Now when I got up today every single muscle in my body SCREAMED... arms, legs, back... no matter how hard you try to lift with your back, at some point it will hit your back. Yeouch!

Friday, October 19, 2007

Sign of life

Just wanted to say I'm still alive... more or less. Never before in my life I had such an exhausting job, so I basically come home at 7 or 7:30 PM and feel close to dead. Subsequently, the weekends are exclusively reserved for some recreation.

I finally need to finish that endless WC poject (hardly even notice the missing paint any more ;-) ) and want to get started on the verandah project around Christmas. I'm severely tempted to put the window into the new wall facing the yard instead of the exterior wall. This will save us from whacking a hole in the brick wall, finding a window that matches in both size and style,... but will take some light (read: a lot, because the yard side is a tight, covered passage). Dunno...
Framing around christmas is going to be nice anyway - I expect temperatures around or below freezing.

However, it's the only chance to get done before next summer since I take 4 weeks off work in late December/early January.

Thursday, August 23, 2007

Dream house continued

The next day (and following weeks) we continued digging through the clutter (when I first read House in Progress it immediately reminded me of this dream) and conquering the house.
We found: a formal dining room, formal salon (both fully furnished, with oriental carpets, chandeliers, beautiful tiled heaters and everything), several bedrooms, some of which looked like they hadn't been touched ever since WWI, and, by all means, a ball room.

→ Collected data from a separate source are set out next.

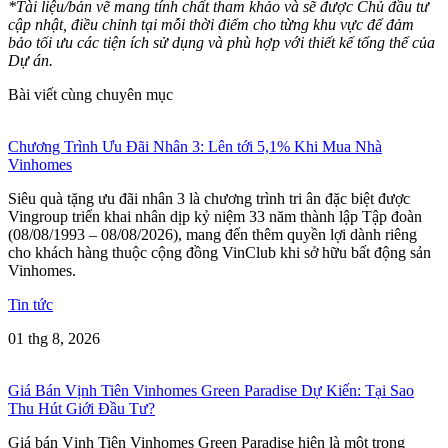
*Tài liệu/bản vẽ mang tính chất tham khảo và sẽ được Chủ đầu tư
cập nhật, điều chỉnh tại mỗi thời điểm cho từng khu vực để đảm
bảo tối ưu các tiện ích sử dụng và phù hợp với thiết kế tổng thể của
Dự án.
Bài viết cùng chuyên mục
Chương Trình Ưu Đãi Nhân 3: Lên tới 5,1% Khi Mua Nhà
Vinhomes
Siêu quà tặng ưu đãi nhân 3 là chương trình tri ân đặc biệt được
Vingroup triển khai nhân dịp kỷ niệm 33 năm thành lập Tập đoàn
(08/08/1993 – 08/08/2026), mang đến thêm quyền lợi dành riêng
cho khách hàng thuộc cộng đồng VinClub khi sở hữu bất động sản
Vinhomes.
Tin tức
01 thg 8, 2026
Giá Bán Vịnh Tiên Vinhomes Green Paradise Dự Kiến: Tại Sao
Thu Hút Giới Đầu Tư?
Giá bán Vịnh Tiên Vinhomes Green Paradise hiện là một trong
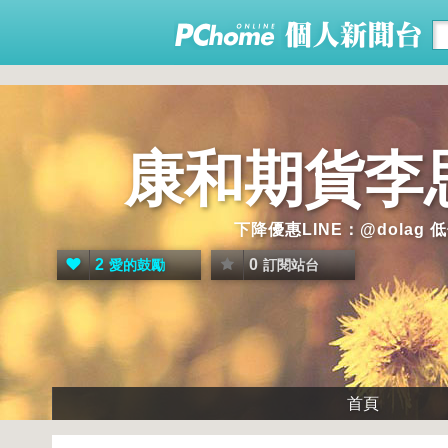
康和期貨李
下降優惠LINE：@dol
2
0
愛的鼓勵
訂閱站台
首頁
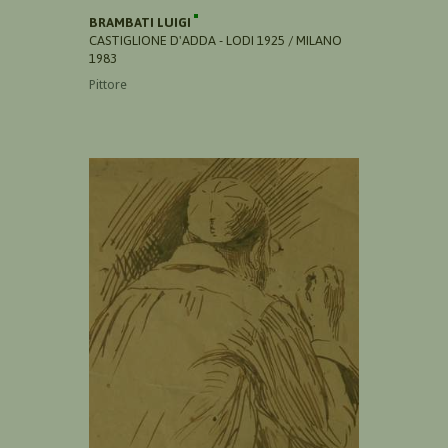
BRAMBATI LUIGI
CASTIGLIONE D'ADDA - LODI 1925 / MILANO
1983
Pittore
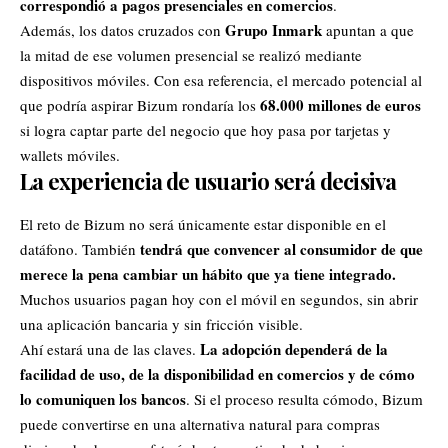
correspondió a pagos presenciales en comercios
.
Grupo Inmark
Además, los datos cruzados con
apuntan a que
la mitad de ese volumen presencial se realizó mediante
dispositivos móviles. Con esa referencia, el mercado potencial al
68.000 millones de euros
que podría aspirar Bizum rondaría los
si logra captar parte del negocio que hoy pasa por tarjetas y
wallets móviles.
La experiencia de usuario será decisiva
El reto de Bizum no será únicamente estar disponible en el
tendrá que convencer al consumidor de que
datáfono. También
merece la pena cambiar un hábito que ya tiene integrado.
Muchos usuarios pagan hoy con el móvil en segundos, sin abrir
una aplicación bancaria y sin fricción visible.
La adopción dependerá de la
Ahí estará una de las claves.
facilidad de uso, de la disponibilidad en comercios y de cómo
lo comuniquen los bancos
. Si el proceso resulta cómodo, Bizum
puede convertirse en una alternativa natural para compras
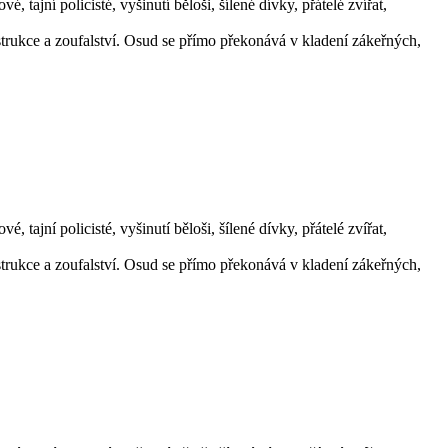
, tajní policisté, vyšinutí běloši, šílené dívky, přátelé zvířat,
estrukce a zoufalství. Osud se přímo překonává v kladení zákeřných,
, tajní policisté, vyšinutí běloši, šílené dívky, přátelé zvířat,
estrukce a zoufalství. Osud se přímo překonává v kladení zákeřných,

The giant yard was completely shielded from the neighbors and was mostly lawn with old trees and a swimming pool.

Just incredible...

I remember the dream well enough to draw a plan from memory...

While the house felt absolutely coherent, trying to draw a plan I found out actually the rooms didn't exactly line up... not even the rooms themselves were really coherent. I'll try to draw the plan anyway and post it, pointing out the flaws and inconsistencies.

I did realize the house must have been HUGE in reality. For the main part I got a foot print of AT LEAST 11x21m, probably more, (given the 21m the ball room would only be 5-5 1/2m wide which seems fairly narrow, in the dream it looked more like twice that size).